### What the exercise asks
Every record needs to come back as written, except for the pictures.

______

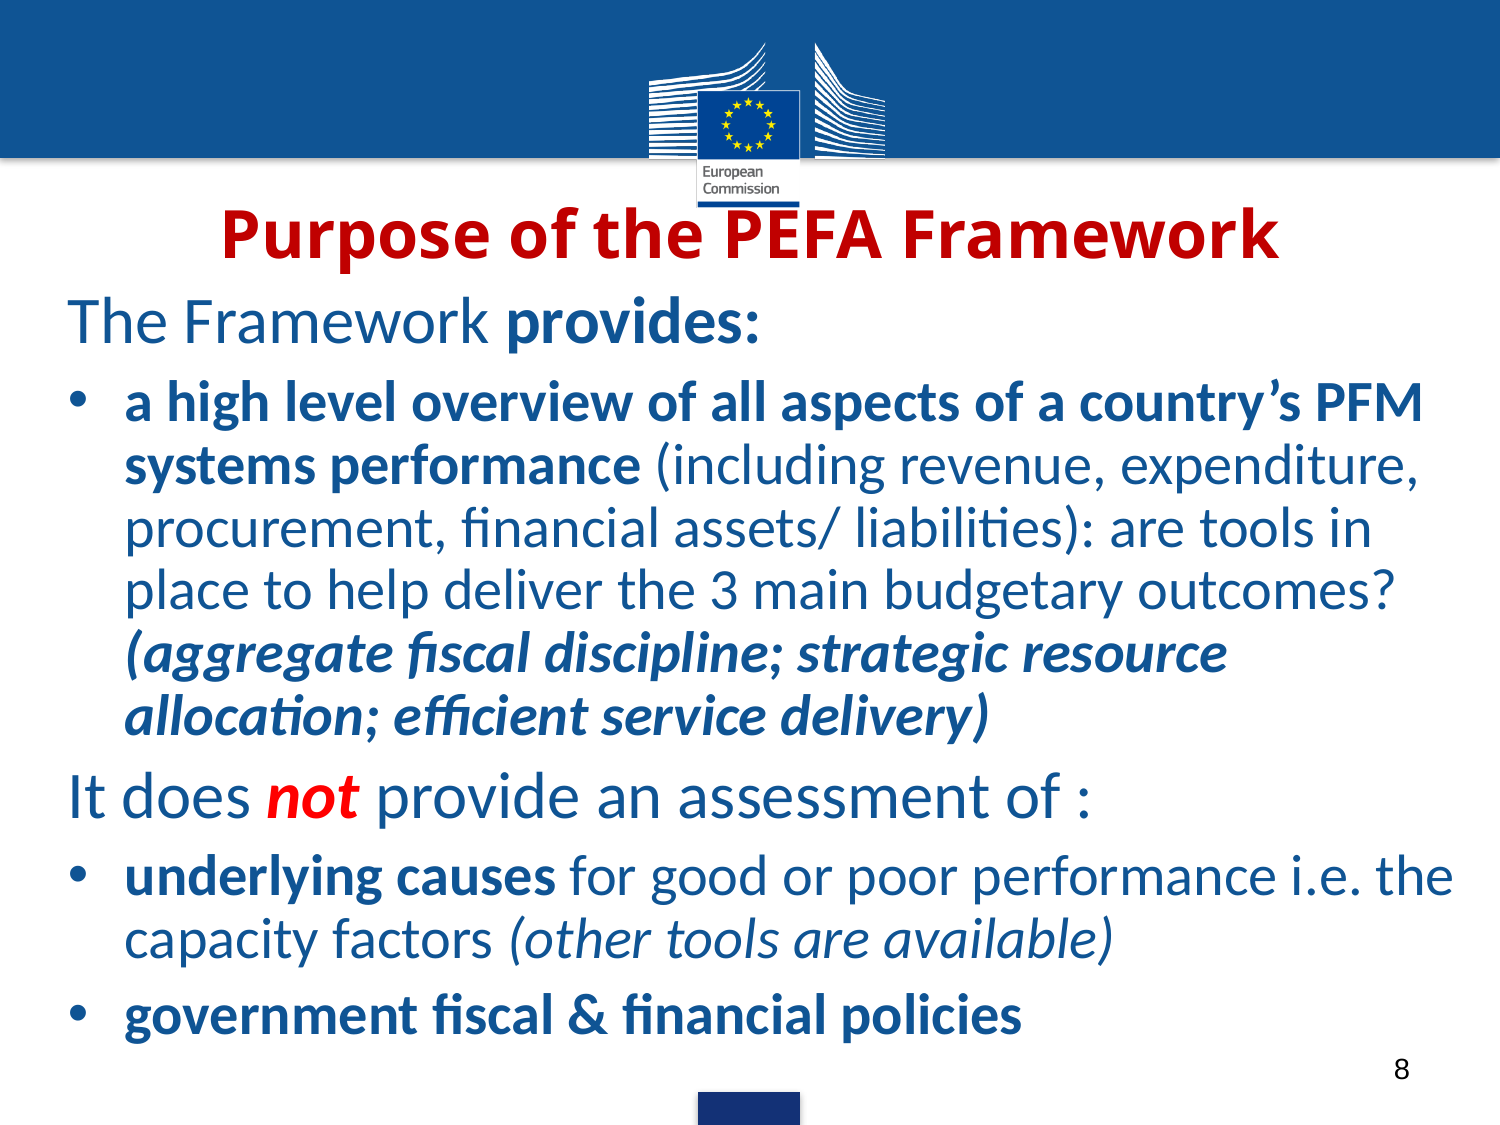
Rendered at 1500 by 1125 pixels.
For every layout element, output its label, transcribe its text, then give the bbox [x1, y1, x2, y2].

picture [649, 42, 885, 149]
text_box The Framework provides: a high level overview of all aspects of a country’s PFM systems performance (including revenue, expenditure, procurement, financial assets/ liabilities): are tools in place to help deliver the 3 main budgetary outcomes? (aggregate fiscal discipline; strategic resource allocation; efficient service delivery) It does not provide an assessment of : underlying causes for good or poor performance i.e. the capacity factors (other tools are available) government fiscal & financial policies [53, 278, 1471, 1047]
title Purpose of the PEFA Framework [0, 149, 1500, 315]
slide_number 8 [1074, 1042, 1426, 1103]
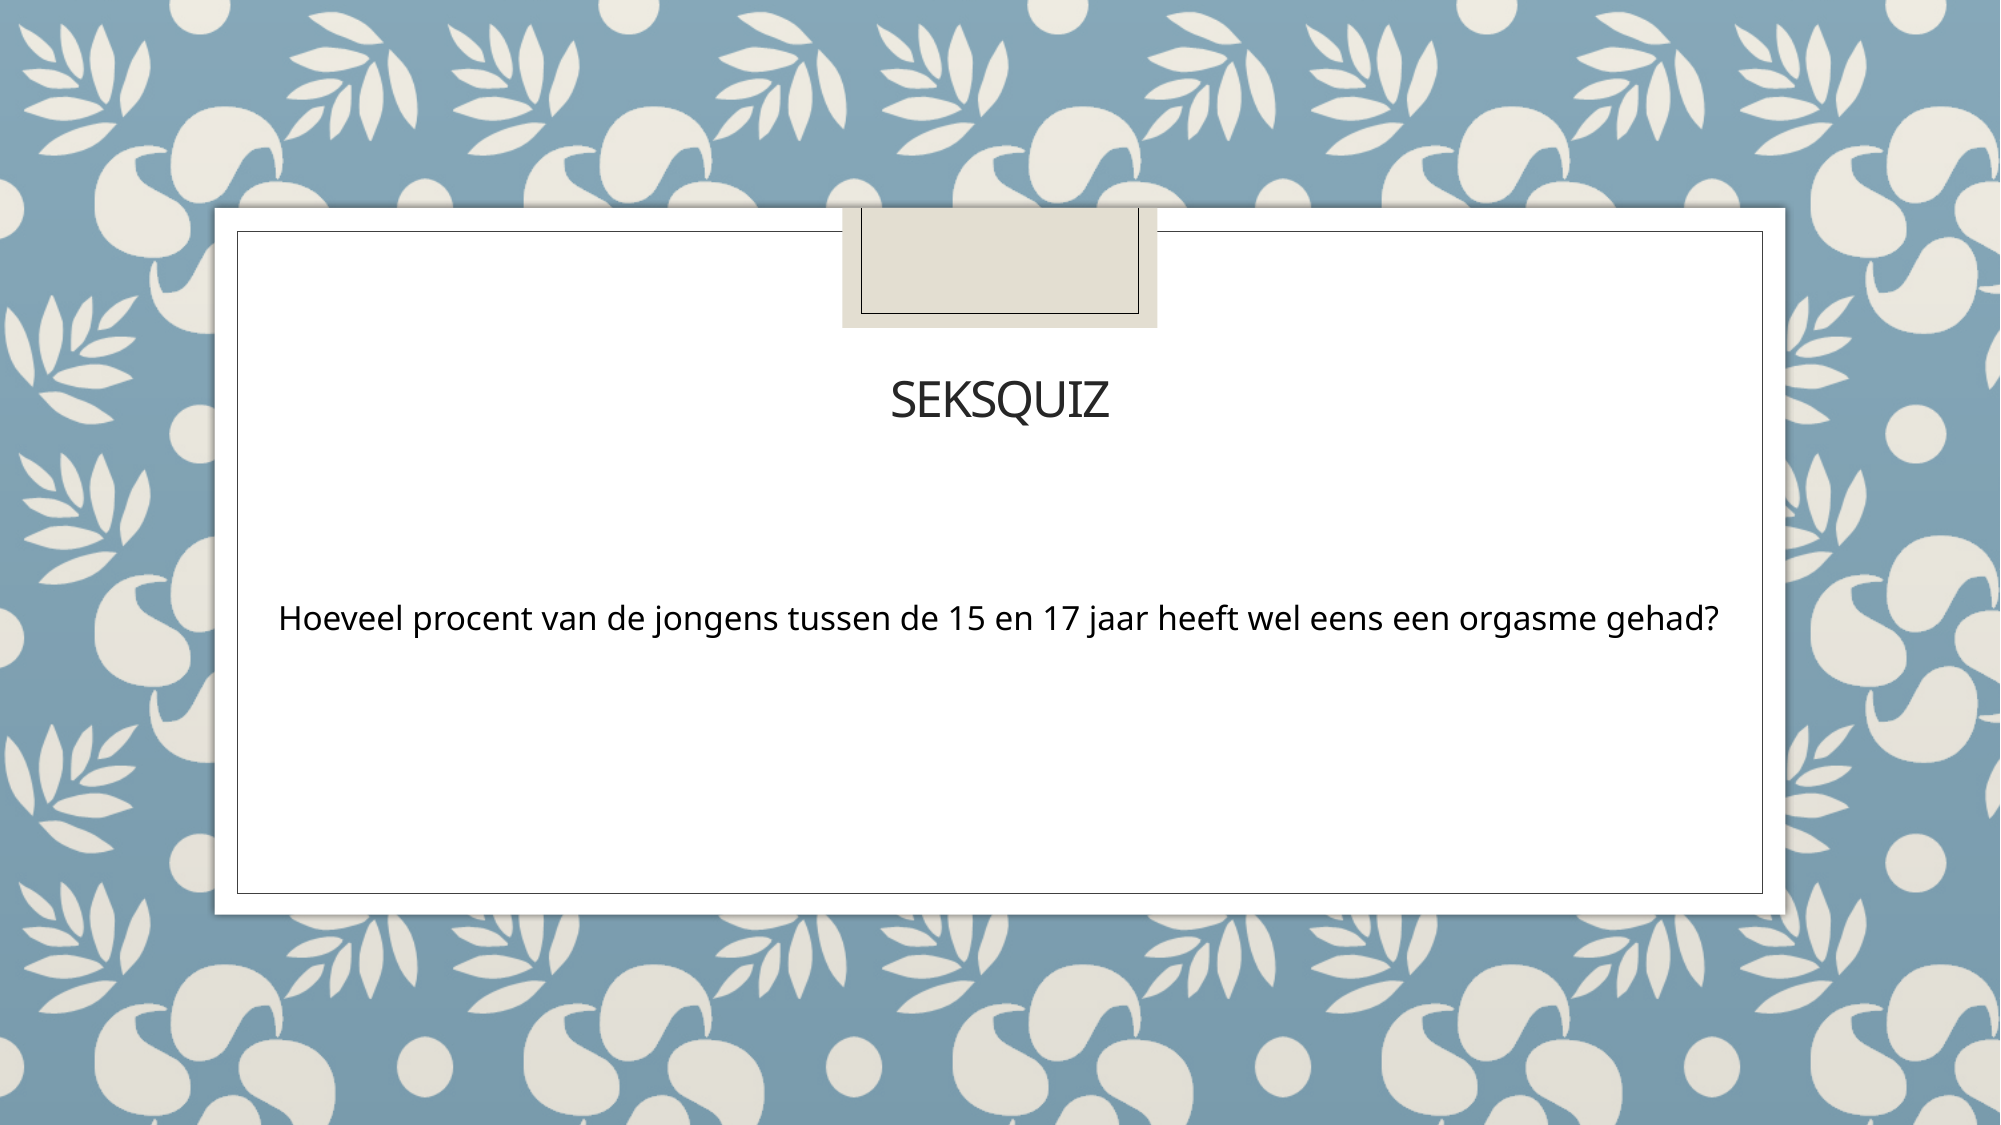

______

### Response to this task
Rendered at 1500 by 1125 pixels.
For every layout element, output its label, transcribe its text, then give the bbox [x1, y1, x2, y2].

picture [649, 42, 885, 149]
text_box The Framework provides: a high level overview of all aspects of a country’s PFM systems performance (including revenue, expenditure, procurement, financial assets/ liabilities): are tools in place to help deliver the 3 main budgetary outcomes? (aggregate fiscal discipline; strategic resource allocation; efficient service delivery) It does not provide an assessment of : underlying causes for good or poor performance i.e. the capacity factors (other tools are available) government fiscal & financial policies [53, 278, 1471, 1047]
title Purpose of the PEFA Framework [0, 149, 1500, 315]
slide_number 8 [1074, 1042, 1426, 1103]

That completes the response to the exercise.